Глазами человека моего поколения: Размышления о И. В. Сталине
Шрифт:
Я помню, как меня поразило тогда то, как она это сказала. Сказала с каким-то ощущением своей вины за то, что она не с ними, что ее миновала та чаша, которая не миновала их, ее сестер. Потом спросила отчима: «Может быть, и отсюда нас будут высылать?» — сказала «нас» не как о семье, а имея в виду себя, свое происхождение и свою девичью фамилию Оболенская.
— Ну что же, будут высылать — поедем! — сказал отчим, сразу отсекая то, что отторженно от него подумала мать о самой себе.
Когда мать что-то еще добавила на ту же тему, рассердился и стал, как это с ним бывало, сразу резок, почти груб, сказал что-то вроде того, что довольно болтать языком, придумывать то, чего пока нет. Если о чем-нибудь надо думать, то надо будет думать о том, чем мы сможем помогать им. Людмиле Леонидовне помогать — это дело ее сына, а вот Софье и Дарье Леонидовне придется помогать нам, больше некому, и надо подумать, чем мы сможем помогать, в каком размере, как это можно будет сделать и когда.

Фотографии людей с ключевыми точками:

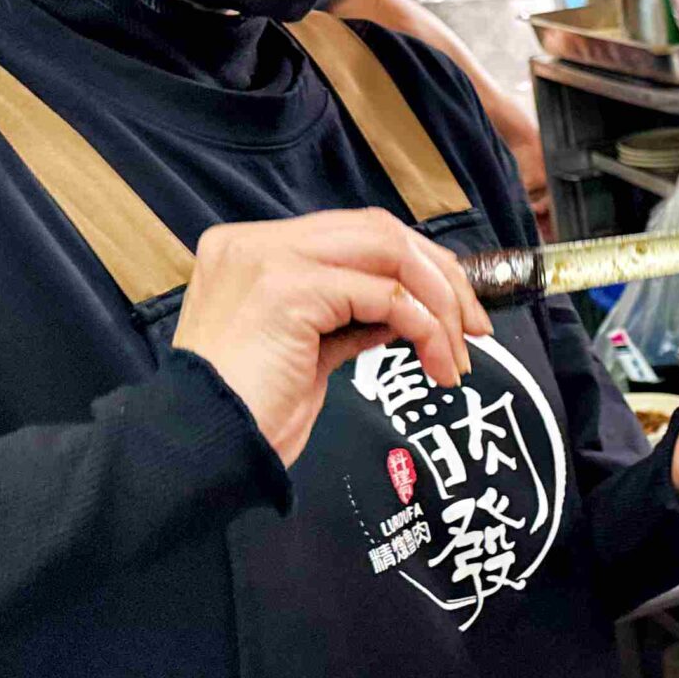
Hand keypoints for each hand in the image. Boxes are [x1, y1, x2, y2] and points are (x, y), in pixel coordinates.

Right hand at [172, 209, 490, 466]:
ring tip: (457, 355)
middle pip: (379, 231)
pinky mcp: (288, 288)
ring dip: (439, 304)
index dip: (417, 265)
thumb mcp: (309, 353)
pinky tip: (434, 362)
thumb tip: (408, 311)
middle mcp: (256, 242)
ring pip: (390, 253)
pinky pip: (385, 296)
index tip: (457, 311)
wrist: (202, 446)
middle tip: (476, 328)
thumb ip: (350, 319)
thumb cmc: (250, 412)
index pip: (357, 234)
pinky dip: (424, 328)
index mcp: (253, 251)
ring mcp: (269, 259)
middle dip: (441, 277)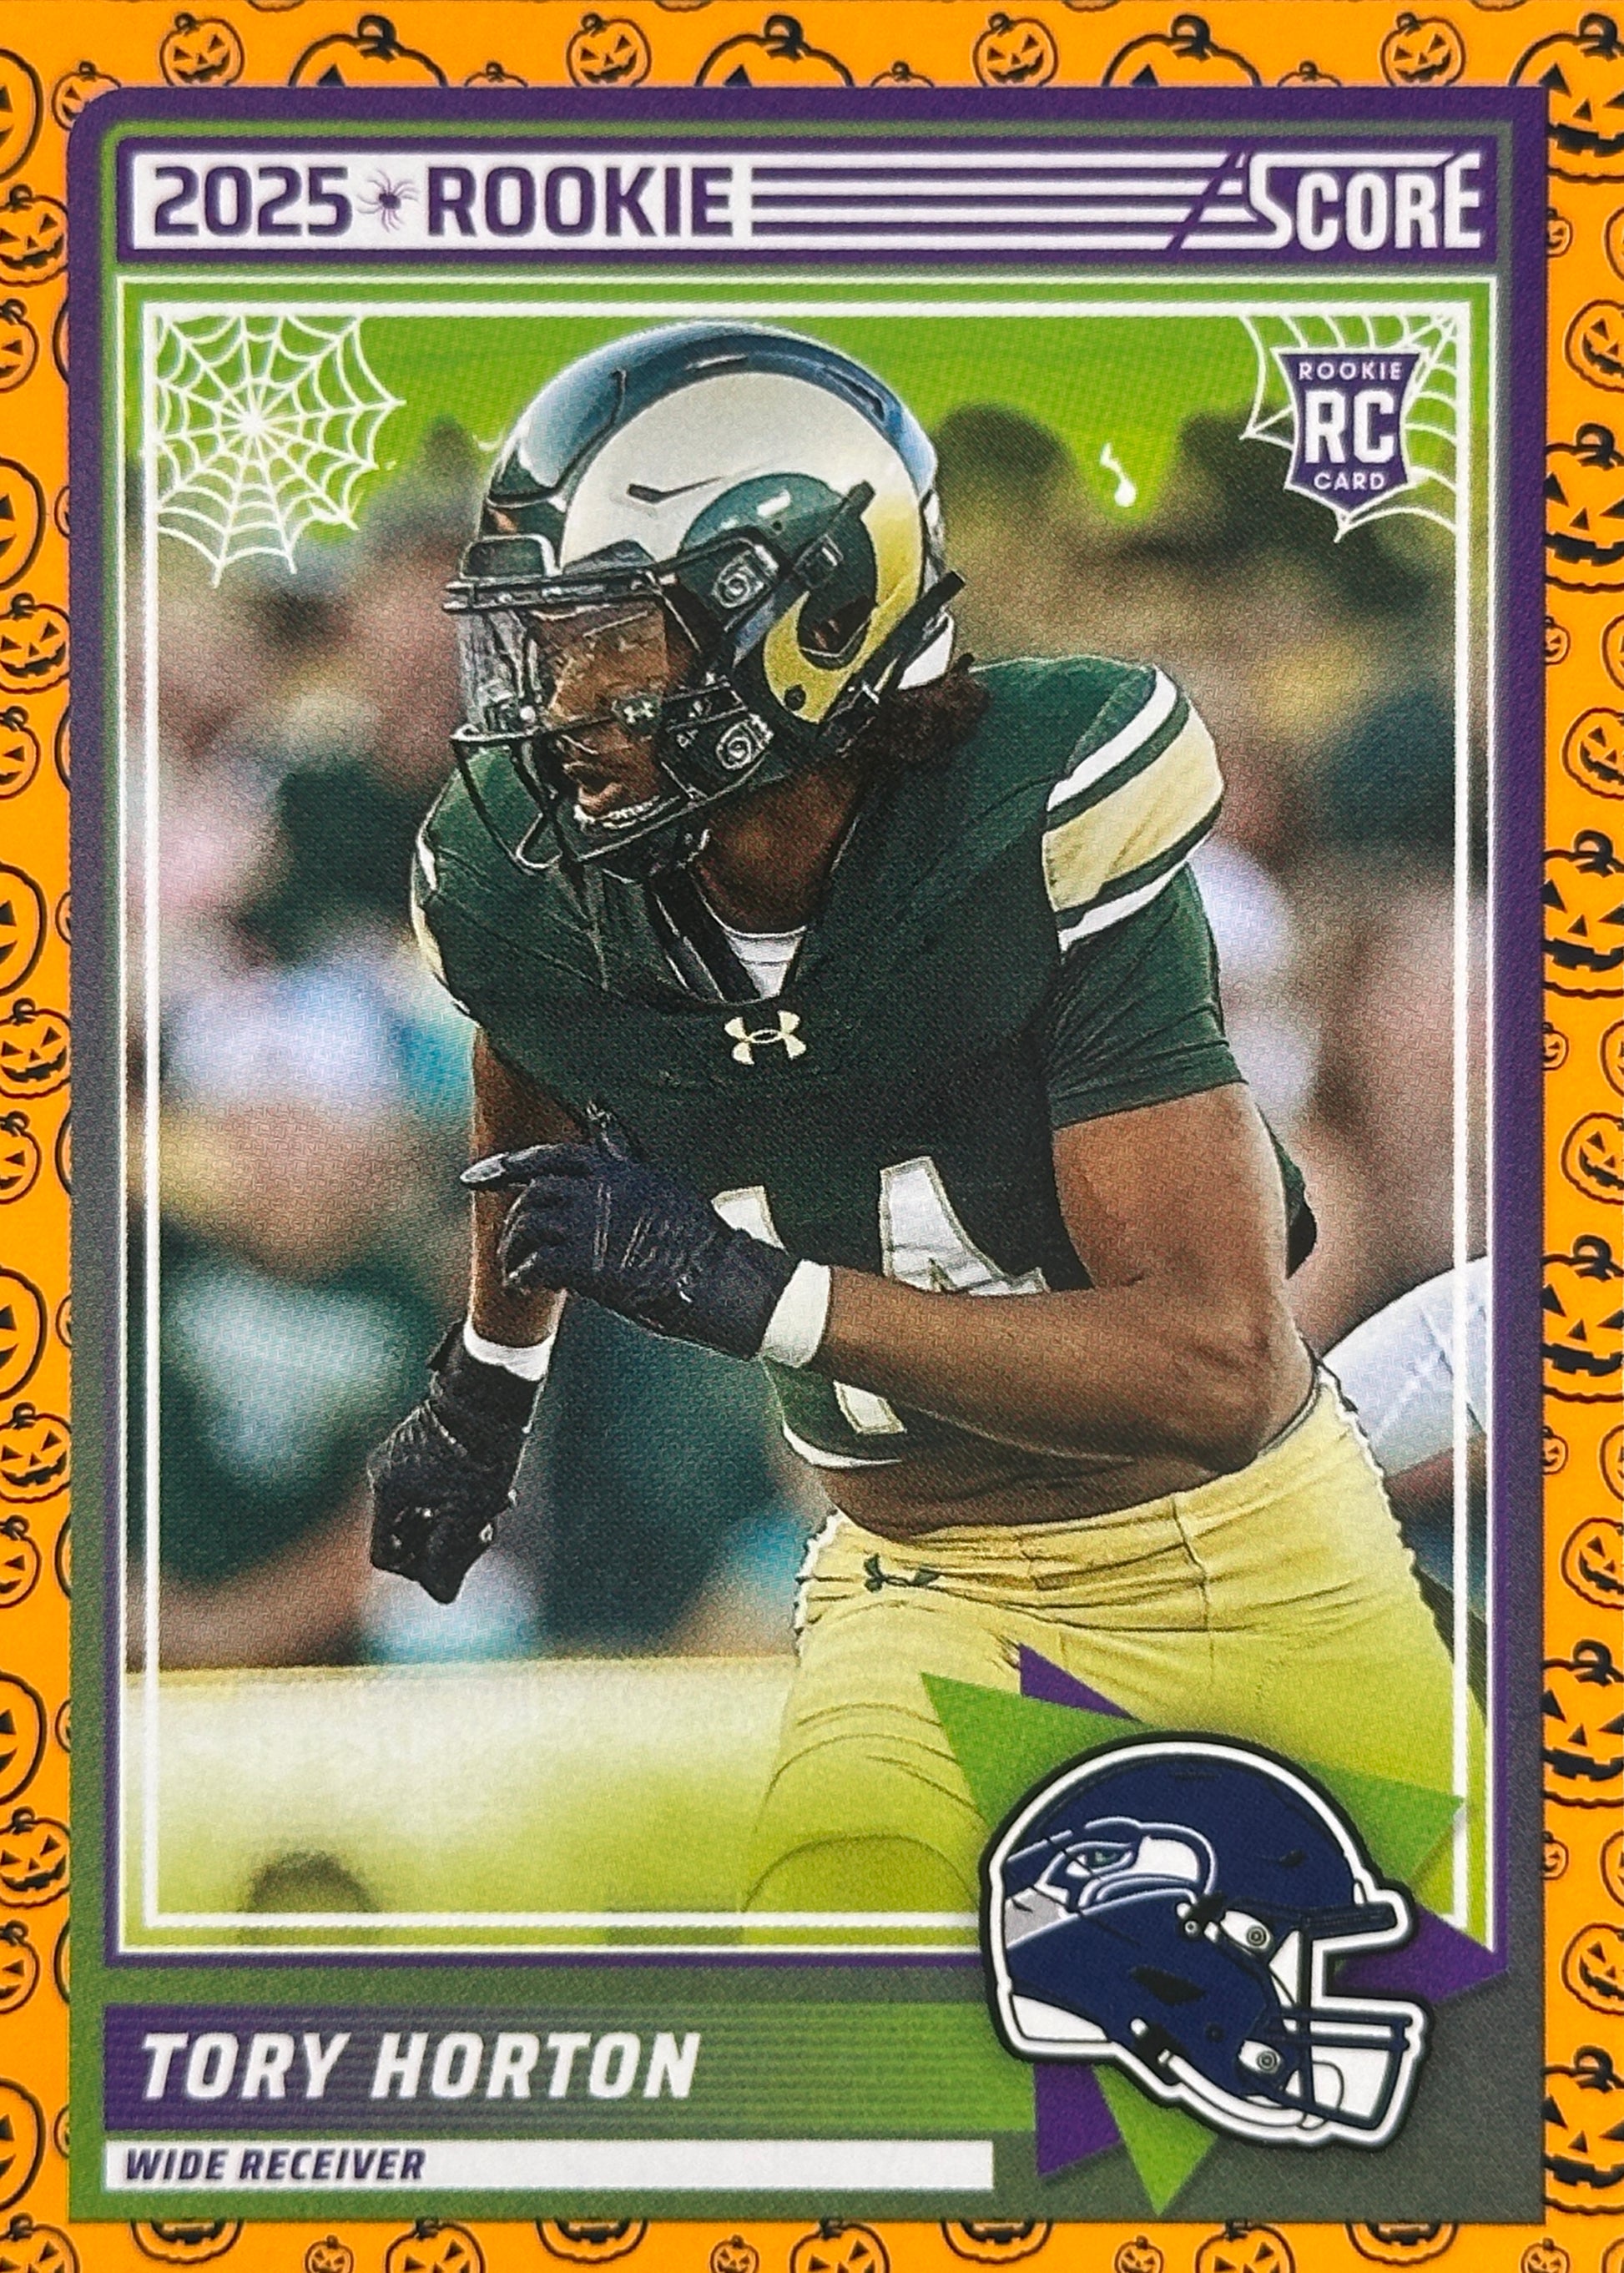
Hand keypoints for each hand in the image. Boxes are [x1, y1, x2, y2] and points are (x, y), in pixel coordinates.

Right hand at [366, 1331, 536, 1603]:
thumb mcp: (467, 1514)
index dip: (417, 1568)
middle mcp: (384, 1472)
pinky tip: (492, 1490)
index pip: (384, 1555)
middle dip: (444, 1542)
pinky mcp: (420, 1444)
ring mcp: (400, 1455)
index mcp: (386, 1491)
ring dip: (456, 1520)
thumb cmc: (479, 1451)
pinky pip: (431, 1487)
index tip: (452, 1556)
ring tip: (493, 1508)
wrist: (492, 1388)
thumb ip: (448, 1560)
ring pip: (423, 1511)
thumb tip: (442, 1596)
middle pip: (405, 1534)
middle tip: (483, 1532)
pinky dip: (457, 1497)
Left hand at [463, 1115, 795, 1359]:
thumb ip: (622, 1155)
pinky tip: (525, 1286)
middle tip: (510, 1245)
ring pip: (527, 1229)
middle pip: (531, 1196)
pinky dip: (522, 1276)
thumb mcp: (658, 1180)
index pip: (546, 1158)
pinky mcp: (586, 1264)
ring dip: (513, 1251)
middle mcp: (597, 1190)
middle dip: (513, 1221)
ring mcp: (590, 1226)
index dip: (504, 1167)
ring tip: (516, 1270)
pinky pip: (534, 1265)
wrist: (713, 1275)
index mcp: (613, 1167)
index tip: (474, 1177)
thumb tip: (599, 1119)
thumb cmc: (692, 1233)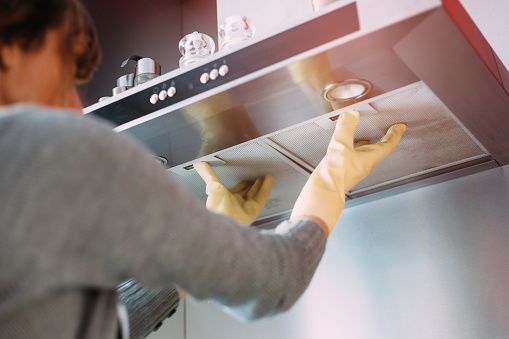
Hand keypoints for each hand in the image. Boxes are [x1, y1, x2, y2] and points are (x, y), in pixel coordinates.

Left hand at [194, 162, 274, 224]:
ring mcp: (245, 208)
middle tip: (258, 174)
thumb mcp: (212, 186)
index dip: (241, 182)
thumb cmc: (216, 209)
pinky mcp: (253, 211)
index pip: (235, 189)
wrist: (223, 222)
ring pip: (255, 194)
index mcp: (225, 200)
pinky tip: (269, 179)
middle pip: (247, 192)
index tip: (245, 174)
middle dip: (252, 183)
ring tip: (266, 175)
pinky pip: (261, 197)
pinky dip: (266, 188)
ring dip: (261, 184)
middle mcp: (235, 205)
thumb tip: (200, 164)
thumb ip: (208, 174)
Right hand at [290, 110, 405, 233]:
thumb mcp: (341, 146)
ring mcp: (353, 169)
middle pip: (378, 150)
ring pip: (364, 153)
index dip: (395, 134)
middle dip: (383, 138)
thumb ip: (346, 128)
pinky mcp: (343, 171)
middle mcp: (363, 165)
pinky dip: (352, 148)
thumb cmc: (334, 175)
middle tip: (388, 129)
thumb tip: (352, 114)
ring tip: (366, 134)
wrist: (322, 193)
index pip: (387, 145)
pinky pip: (352, 156)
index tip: (400, 126)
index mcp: (369, 159)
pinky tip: (345, 146)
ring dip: (367, 143)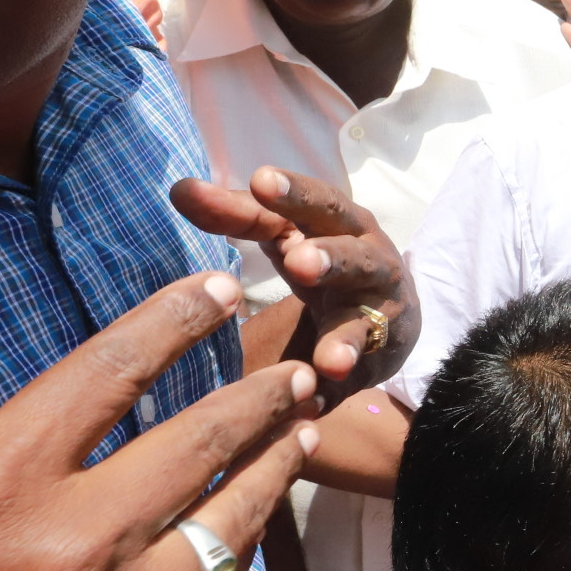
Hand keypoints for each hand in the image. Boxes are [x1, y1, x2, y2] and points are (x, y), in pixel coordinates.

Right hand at [0, 277, 318, 570]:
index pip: (115, 371)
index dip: (175, 319)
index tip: (217, 289)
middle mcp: (73, 552)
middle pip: (200, 445)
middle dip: (259, 396)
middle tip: (299, 367)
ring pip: (228, 531)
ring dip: (269, 474)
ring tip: (298, 434)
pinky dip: (236, 558)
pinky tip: (243, 536)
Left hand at [171, 168, 417, 396]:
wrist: (390, 314)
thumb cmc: (322, 264)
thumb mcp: (285, 235)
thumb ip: (238, 215)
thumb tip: (179, 188)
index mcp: (335, 220)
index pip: (307, 203)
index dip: (287, 194)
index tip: (260, 182)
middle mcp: (365, 251)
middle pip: (349, 246)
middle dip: (327, 255)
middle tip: (299, 262)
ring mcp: (380, 298)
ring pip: (365, 311)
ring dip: (345, 334)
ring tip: (329, 356)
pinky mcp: (384, 342)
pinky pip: (365, 355)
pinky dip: (347, 369)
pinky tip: (324, 388)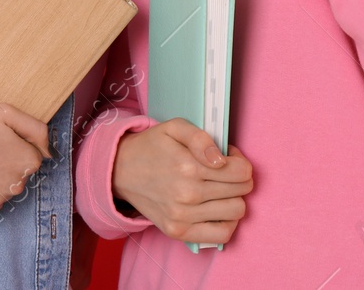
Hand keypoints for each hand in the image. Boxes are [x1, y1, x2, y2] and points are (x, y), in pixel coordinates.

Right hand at [111, 118, 253, 245]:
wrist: (121, 171)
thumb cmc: (152, 147)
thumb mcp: (174, 128)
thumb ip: (200, 137)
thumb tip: (221, 160)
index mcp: (188, 166)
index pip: (241, 171)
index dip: (241, 161)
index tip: (229, 158)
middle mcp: (187, 194)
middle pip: (242, 190)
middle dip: (240, 178)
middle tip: (224, 171)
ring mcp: (182, 216)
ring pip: (236, 211)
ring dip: (235, 198)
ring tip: (220, 189)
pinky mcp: (178, 232)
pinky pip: (221, 235)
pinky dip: (228, 222)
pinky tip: (218, 209)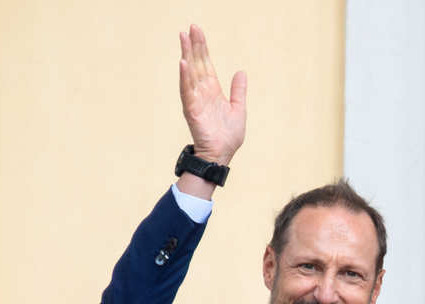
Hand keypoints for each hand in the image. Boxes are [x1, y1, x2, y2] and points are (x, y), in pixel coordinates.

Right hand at [179, 25, 245, 165]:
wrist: (222, 155)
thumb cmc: (228, 136)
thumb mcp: (239, 108)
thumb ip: (238, 90)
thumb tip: (241, 72)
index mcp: (213, 90)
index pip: (206, 64)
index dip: (202, 48)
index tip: (197, 31)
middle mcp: (202, 92)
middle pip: (196, 63)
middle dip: (193, 45)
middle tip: (190, 27)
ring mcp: (196, 99)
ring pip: (190, 72)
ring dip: (186, 55)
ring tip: (183, 37)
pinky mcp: (192, 109)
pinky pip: (187, 91)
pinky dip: (185, 77)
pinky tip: (183, 63)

_Список заданий_
A. Извлеките из отрывка без изменений фрагмент, который начинается со слов, содержащих «Глазами человека моего», и заканчивается словами «девичью фамилию Оболенская.».
B. Выпишите все имена и фамилии людей, которые упоминаются в отрывке, не считая заглавия.
Записи никак не связаны с отрывком.

_Ответы_
A.
Глазами человека моего поколения: Размышления о И. В. Сталине
Шрифт:
Я помню, как меня поразило тогда то, как она это сказала. Сказала с каким-то ощущением своей вины за то, что она не с ними, что ее миновала та чаша, которая не миновала их, ее сестер. Потом спросила отчима: «Может быть, и отсюда нас будут высылать?» — сказала «нас» не как о семье, а имея в виду себя, свое происхождение и свою девичью фамилию Оболенская.

B. Оболенская, Людмила Леонидовна, Софья, Дарья Леонидовна